Schapira started her project because, in the snowy New England winter of 2013, she was gripped by a sudden and profound sense of despair over the ecological collapse of coral reefs. Whether this surge of anxiety was due to her suddenly becoming aware of the problem, or an increase in research and writing about reefs, Schapira can’t say. But she was profoundly upset, and her sadness baffled her friends: how was something so distant suddenly making her so miserable? Frustrated by her sudden sorrow and feeling of isolation, Schapira set out to see whether other people were being similarly affected by the prospects of climate change.
In reality, Schapira is an unlikely candidate to be running a climate anxiety counseling booth. She has no formal background in either science or psychological counseling—she’s a poet and an English professor at Brown University. She readily admits that she’s often unable to evaluate the science of climate change on her own, and relies on the authority of the scientific community.
But her experience working through creative processes as an artist is key to her booth conversations, she says. When she talks to passersby, she focuses on their relationship with their environment, rather than the science itself. Climate change can be overwhelming, and how scientists and citizens cope with climate anxiety is a growing area of research. By centering the conversation on an individual’s relation to their local environment, Schapira is hoping to make the anxiety less overwhelming. When she asks people to envision their anxieties, she walks them through how they would respond if their fears were realized, and occasionally suggests ways in which people can contribute to local efforts to mitigate the effects they are worried about.

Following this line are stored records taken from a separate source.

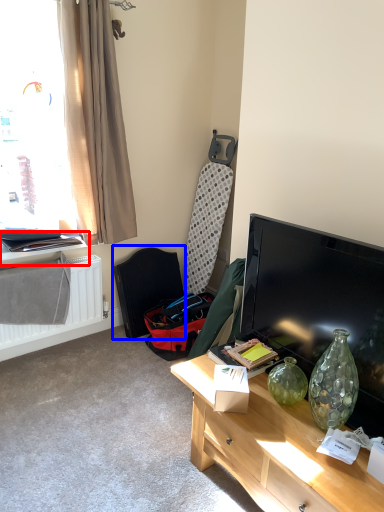
Question: Which object is closer to the camera taking this photo, window sill (highlighted by a red box) or swivel chair (highlighted by a blue box)?

Choices:
 (A) window sill
 (B) swivel chair

Answer: (A)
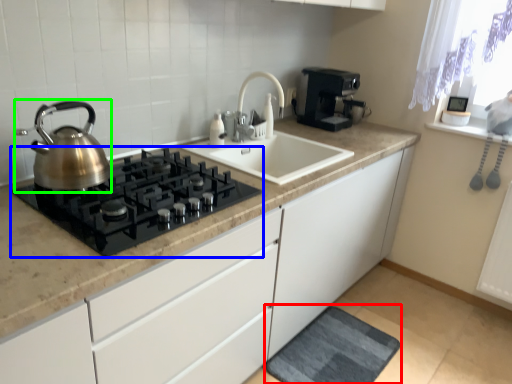
Question: Which object is positioned farthest from bath mat (highlighted by a red box)? Select from gas stove (highlighted by a blue box) and kettle (highlighted by a green box).

Choices:
 (A) gas stove
 (B) kettle

Answer: (B)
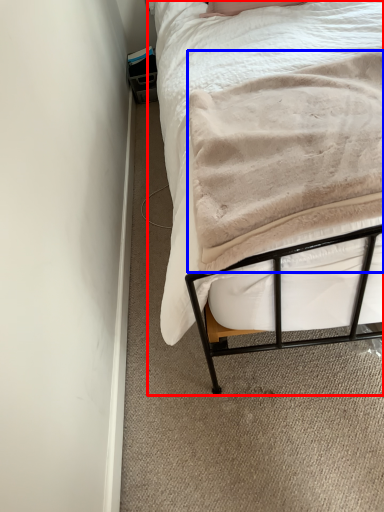
Question: Among these objects, which one is farthest to the camera, bed (highlighted by a red box) or blanket (highlighted by a blue box)?

Choices:
 (A) bed
 (B) blanket

Answer: (A)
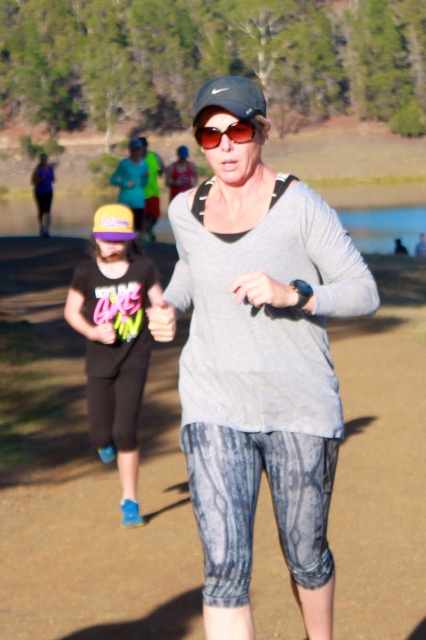
Question: Can you confirm if black matte shirt at center is positioned to the left of shiny red sunglasses at center?

Choices:
 (A) yes
 (B) no

Answer: (A)

Question: Does matte gray shirt at center lie behind neon green shirt at center?

Choices:
 (A) yes
 (B) no

Answer: (B)

Question: Which object is the closest to the matte gray shirt at center?

Choices:
 (A) black matte shirt at center
 (B) neon green shirt at center

Answer: (B)

Question: Which point is farther to the camera?

Choices:
 (A) black matte shirt at center
 (B) matte purple tank top at upper left

Answer: (B)

Question: Which point is closer to the camera taking this photo?

Choices:
 (A) (141, 140)
 (B) (252, 128)
 (C) (106, 211)

Answer: (B)

Question: Can you confirm if black matte shirt at center is positioned below matte purple tank top at upper left?

Choices:
 (A) yes
 (B) no

Answer: (A)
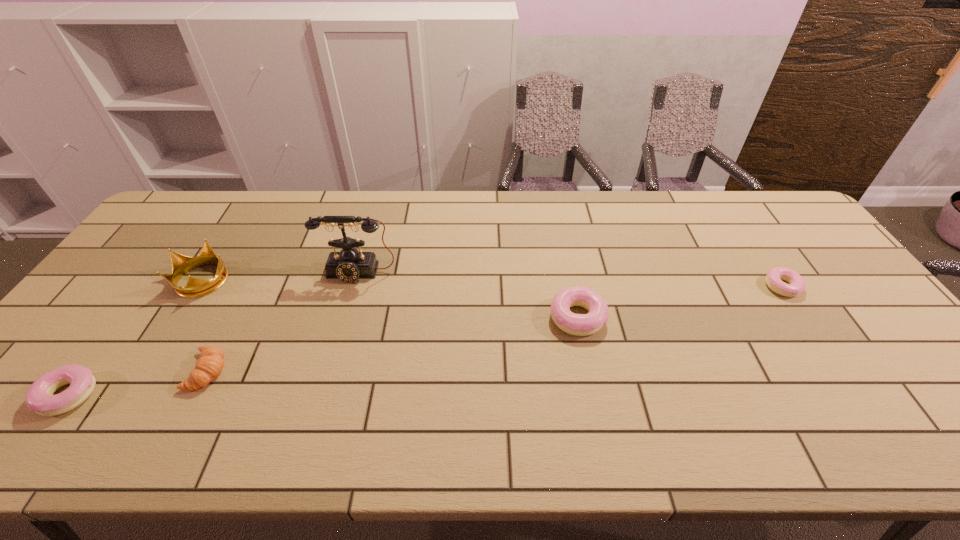
At what (x,y) coordinates should I click in order to perform the action: click on object that is at the right edge. Please return your answer as a coordinate pair (x, y). Image resolution: width=960 pixels, height=540 pixels. Looking at the image, I should click on (774, 277).

Where is `object that is at the near left corner`? object that is at the near left corner is located at coordinates (39, 398).

Where is `free space at the far edge`? The image size is (960, 540). free space at the far edge is located at coordinates (414, 220).

In the image, there is a desktop. At what (x,y) coordinates should I click in order to perform the action: click on vacant space at the near edge. Please return your answer as a coordinate pair (x, y). This screenshot has height=540, width=960. Looking at the image, I should click on (778, 385).

In the image, there is a desktop. In order to click on vacant area at the left edge in this screenshot , I will do `click(123, 337)`.

At what (x,y) coordinates should I click in order to perform the action: click on empty space between the nearest doughnut and the telephone. Please return your answer as a coordinate pair (x, y). Looking at the image, I should click on (213, 334).

Where is `unoccupied position between the shortest object and the fifth object from right to left`? This screenshot has width=960, height=540. unoccupied position between the shortest object and the fifth object from right to left is located at coordinates (493, 283).

The height and width of the screenshot is (540, 960). What are the coordinates of `unoccupied area between the nearest doughnut and the third tallest object` in the screenshot? It's located at (323, 356).

Find the location of a particular element. Image resolution: width=960 pixels, height=540 pixels. unoccupied area between the leftmost object and the tallest object is located at coordinates (213, 334).

Where is `vacant point located between the tallest object and the crown`? vacant point located between the tallest object and the crown is located at coordinates (281, 276).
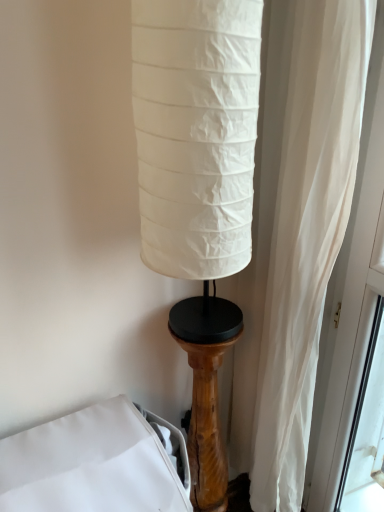
At what (x,y) coordinates should I click in order to perform the action: click on wooden pedestal at lower right. Please return your answer as a coordinate pair (x, y). The width and height of the screenshot is (384, 512). Looking at the image, I should click on (206, 389).

The height and width of the screenshot is (512, 384). What do you see at coordinates (206, 389) in the screenshot? I see `wooden pedestal at lower right` at bounding box center [206, 389].

Locate an element on the screen. white fabric bed at lower left is located at coordinates (90, 464).

In order to face white fabric bed at lower left, should I rotate leftwards or rightwards?

It's best to rotate left around 11.234 degrees.

Describe the element at coordinates (90, 464) in the screenshot. This screenshot has height=512, width=384. I see `white fabric bed at lower left` at that location.

Locate an element on the screen. This screenshot has height=512, width=384. wooden pedestal at lower right is located at coordinates (206, 389).

Can you confirm if white fabric bed at lower left is positioned to the left of wooden pedestal at lower right?

Correct, you'll find white fabric bed at lower left to the left of wooden pedestal at lower right.

Consider the image. Considering the relative positions of white fabric bed at lower left and wooden pedestal at lower right in the image provided, is white fabric bed at lower left in front of wooden pedestal at lower right?

Yes, white fabric bed at lower left is in front of wooden pedestal at lower right.

Is point (120, 432) more distant than point (197, 506)?

No, it is in front of (197, 506).

From the image's perspective, is white fabric bed at lower left below wooden pedestal at lower right?

Indeed, from the image's perspective, white fabric bed at lower left is shown beneath wooden pedestal at lower right.

From a real-world perspective, which is physically below, white fabric bed at lower left or wooden pedestal at lower right?

white fabric bed at lower left, from a real-world perspective.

However, Schapira says she’s cautious about providing concrete solutions to assuage people’s anxieties, for fear of providing false security. “The best that I can say is that people often seem glad that they talked with me, and that they have articulated a fear that they have or a concern that they have, even if the fear has not gone away.” Her observations suggest that having an accessible forum to talk about climate change without it spiraling to dire pessimism has a positive effect on people who stop to talk.
Schapira may be having more of an impact than she admits. Janaya Kizzie is a writer and a friend of Schapira’s, and she has stopped at the booth a few times to talk about her carbon footprint. She feels that Schapira’s project is having a tangible positive impact on the community, and has noticed that since talking with her she is unconsciously making an effort to be more mindful of the local environment. “She’s taking us through the process from problems to solutions in a way that doesn’t leave out all the feelings involved,” she adds.
Schapira’s project has provided at least one solution: she herself feels less alone and more hopeful that her community can become more resilient to the effects of climate change. The casual, accessible nature of her project means that she frequently talks with indigent people who are often left out of conversations about dealing with climate change. Her efforts to be pragmatic but not fatalistic allow people in her community to see that there are ways in which they can work together for a more stable future. Schapira donates the nickel she charges for her service to the Environmental Justice League of Rhode Island, and occasionally directs people to various environmental community groups.
While Lucy’s advice is usually unhelpful, Schapira has found a novel way to engage with her community through talking and listening. The community around her is stronger as a result of her project, and she intends to continue her work for the foreseeable future.